- Dataset entries -
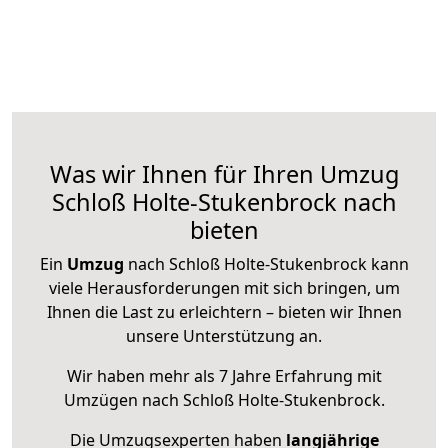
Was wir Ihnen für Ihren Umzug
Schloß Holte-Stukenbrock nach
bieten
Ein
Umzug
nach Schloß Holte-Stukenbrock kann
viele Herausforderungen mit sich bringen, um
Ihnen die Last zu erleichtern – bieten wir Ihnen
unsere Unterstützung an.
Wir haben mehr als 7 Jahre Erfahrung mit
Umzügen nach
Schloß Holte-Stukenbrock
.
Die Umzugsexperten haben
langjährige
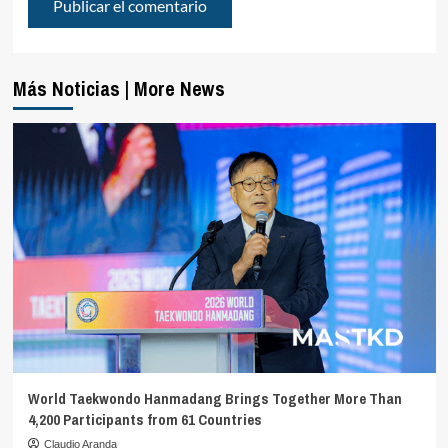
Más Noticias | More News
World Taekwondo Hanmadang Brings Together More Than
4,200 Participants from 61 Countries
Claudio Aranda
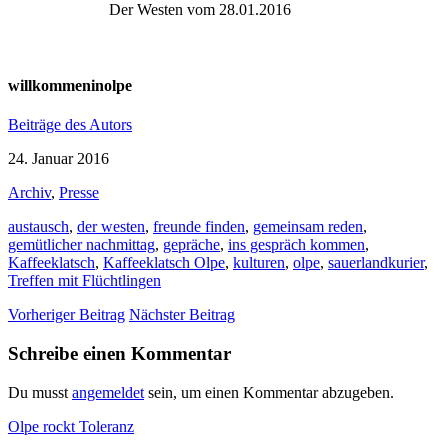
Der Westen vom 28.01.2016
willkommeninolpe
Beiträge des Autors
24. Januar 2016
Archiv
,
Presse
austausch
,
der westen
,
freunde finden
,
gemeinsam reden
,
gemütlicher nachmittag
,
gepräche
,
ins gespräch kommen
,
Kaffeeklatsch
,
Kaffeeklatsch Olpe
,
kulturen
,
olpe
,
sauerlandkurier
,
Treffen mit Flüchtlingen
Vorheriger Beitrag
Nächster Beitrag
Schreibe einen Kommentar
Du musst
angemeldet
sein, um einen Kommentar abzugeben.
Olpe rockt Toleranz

--

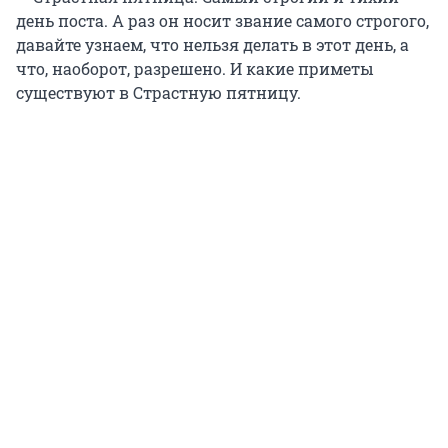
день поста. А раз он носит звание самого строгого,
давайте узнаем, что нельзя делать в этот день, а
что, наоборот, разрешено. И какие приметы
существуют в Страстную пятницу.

- Problem statement -
Please copy the lines of the listing starting at the line containing "день поста. А" and ending at the line containing "существуют в Страстную пятницу.", reproducing them without any change.

- Exercise answer -
день поста. А раз он носит звание самого строгого,
давайте узнаем, что нельзя делать в этот день, а
что, наоборот, разрешено. И какие приметы
существуют в Страстную пятницу.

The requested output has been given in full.